-- HOW TO COMPLETE THIS TASK --
Search the data for the word "that". Reproduce every line where it is found.

*** Opening of EXERCISE INPUTS ***

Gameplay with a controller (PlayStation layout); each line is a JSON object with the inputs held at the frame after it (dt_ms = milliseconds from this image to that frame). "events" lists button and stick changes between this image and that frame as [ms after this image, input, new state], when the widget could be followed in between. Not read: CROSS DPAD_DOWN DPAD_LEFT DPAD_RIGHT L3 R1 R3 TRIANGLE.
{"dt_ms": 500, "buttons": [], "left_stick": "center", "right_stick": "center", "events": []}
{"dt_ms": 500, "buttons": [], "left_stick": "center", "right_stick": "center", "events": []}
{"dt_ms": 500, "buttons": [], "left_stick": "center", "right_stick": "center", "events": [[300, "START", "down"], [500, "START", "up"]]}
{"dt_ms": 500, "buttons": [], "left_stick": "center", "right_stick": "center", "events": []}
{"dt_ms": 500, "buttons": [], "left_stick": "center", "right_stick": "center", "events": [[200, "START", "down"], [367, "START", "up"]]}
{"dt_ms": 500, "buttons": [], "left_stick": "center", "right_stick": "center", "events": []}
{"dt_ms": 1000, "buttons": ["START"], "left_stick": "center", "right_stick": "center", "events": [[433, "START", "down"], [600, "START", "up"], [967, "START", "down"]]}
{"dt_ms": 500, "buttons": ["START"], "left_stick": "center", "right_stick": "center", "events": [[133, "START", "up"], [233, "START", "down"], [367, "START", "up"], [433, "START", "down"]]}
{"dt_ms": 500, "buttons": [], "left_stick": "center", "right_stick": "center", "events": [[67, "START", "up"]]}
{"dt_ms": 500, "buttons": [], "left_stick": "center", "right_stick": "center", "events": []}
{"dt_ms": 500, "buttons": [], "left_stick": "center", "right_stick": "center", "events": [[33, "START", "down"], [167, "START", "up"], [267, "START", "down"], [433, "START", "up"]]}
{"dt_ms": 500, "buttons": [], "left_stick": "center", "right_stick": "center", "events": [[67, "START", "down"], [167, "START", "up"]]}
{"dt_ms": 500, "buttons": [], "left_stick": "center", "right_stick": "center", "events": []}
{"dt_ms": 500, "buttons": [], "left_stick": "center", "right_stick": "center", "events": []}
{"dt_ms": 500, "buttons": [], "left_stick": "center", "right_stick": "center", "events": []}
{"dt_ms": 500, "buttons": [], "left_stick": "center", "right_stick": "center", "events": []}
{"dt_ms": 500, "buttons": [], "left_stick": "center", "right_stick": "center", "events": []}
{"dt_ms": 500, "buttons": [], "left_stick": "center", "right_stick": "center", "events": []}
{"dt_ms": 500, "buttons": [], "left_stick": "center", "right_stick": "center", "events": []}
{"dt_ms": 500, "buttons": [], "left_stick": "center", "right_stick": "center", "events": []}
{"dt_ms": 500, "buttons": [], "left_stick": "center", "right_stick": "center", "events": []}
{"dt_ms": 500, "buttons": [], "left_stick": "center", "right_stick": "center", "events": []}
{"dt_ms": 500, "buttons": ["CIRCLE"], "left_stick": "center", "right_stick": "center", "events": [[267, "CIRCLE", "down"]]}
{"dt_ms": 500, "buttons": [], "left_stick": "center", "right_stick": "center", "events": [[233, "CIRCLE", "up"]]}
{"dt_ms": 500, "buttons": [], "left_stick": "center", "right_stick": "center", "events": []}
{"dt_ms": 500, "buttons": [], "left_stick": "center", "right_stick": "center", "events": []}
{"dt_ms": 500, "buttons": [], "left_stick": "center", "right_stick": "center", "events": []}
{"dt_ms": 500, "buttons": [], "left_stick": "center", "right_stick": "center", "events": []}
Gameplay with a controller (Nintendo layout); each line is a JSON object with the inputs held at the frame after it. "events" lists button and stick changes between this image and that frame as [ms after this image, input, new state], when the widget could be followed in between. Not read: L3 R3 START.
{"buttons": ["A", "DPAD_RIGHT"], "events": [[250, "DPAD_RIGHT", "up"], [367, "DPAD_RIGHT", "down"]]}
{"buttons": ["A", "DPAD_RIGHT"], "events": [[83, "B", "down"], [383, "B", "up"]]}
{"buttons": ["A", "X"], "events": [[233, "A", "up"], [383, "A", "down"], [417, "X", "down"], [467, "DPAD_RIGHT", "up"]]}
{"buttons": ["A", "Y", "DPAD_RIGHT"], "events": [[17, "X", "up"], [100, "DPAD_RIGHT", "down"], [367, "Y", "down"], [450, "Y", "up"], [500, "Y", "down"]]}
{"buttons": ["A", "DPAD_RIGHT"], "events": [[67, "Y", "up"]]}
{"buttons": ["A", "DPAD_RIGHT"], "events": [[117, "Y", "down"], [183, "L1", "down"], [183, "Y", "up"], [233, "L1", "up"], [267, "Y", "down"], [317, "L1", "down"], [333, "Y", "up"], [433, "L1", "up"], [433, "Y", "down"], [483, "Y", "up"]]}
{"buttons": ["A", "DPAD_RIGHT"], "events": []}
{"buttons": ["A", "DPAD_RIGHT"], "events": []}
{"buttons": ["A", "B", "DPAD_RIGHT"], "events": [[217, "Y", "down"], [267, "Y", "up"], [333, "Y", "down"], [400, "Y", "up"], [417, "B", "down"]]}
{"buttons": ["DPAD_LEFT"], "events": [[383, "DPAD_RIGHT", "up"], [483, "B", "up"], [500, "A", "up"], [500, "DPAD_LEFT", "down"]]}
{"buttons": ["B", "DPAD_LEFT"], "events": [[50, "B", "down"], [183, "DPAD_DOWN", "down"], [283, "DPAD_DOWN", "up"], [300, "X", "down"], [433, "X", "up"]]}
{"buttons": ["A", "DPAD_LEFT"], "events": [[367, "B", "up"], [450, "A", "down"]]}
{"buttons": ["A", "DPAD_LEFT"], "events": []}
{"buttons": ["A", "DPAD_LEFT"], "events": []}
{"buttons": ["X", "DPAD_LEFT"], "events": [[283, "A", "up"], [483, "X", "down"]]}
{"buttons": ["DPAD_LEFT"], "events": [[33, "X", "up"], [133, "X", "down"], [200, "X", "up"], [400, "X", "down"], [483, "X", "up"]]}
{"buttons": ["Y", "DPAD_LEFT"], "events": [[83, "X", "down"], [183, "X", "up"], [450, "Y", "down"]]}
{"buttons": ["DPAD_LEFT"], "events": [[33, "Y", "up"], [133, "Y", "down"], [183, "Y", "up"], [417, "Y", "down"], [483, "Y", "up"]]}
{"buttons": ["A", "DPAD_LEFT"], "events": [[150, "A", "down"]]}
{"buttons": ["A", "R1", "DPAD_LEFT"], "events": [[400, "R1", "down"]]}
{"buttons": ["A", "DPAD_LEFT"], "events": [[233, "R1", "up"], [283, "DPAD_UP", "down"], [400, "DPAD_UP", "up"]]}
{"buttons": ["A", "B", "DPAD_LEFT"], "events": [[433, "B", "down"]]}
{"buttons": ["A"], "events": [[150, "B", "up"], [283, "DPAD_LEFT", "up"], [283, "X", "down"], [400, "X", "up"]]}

*** Close of EXERCISE INPUTS ***

-- TASK OUTPUT --
Gameplay with a controller (PlayStation layout); each line is a JSON object with the inputs held at the frame after it (dt_ms = milliseconds from this image to that frame). "events" lists button and stick changes between this image and that frame as [ms after this image, input, new state], when the widget could be followed in between. Not read: CROSS DPAD_DOWN DPAD_LEFT DPAD_RIGHT L3 R1 R3 TRIANGLE.
Gameplay with a controller (Nintendo layout); each line is a JSON object with the inputs held at the frame after it. "events" lists button and stick changes between this image and that frame as [ms after this image, input, new state], when the widget could be followed in between. Not read: L3 R3 START.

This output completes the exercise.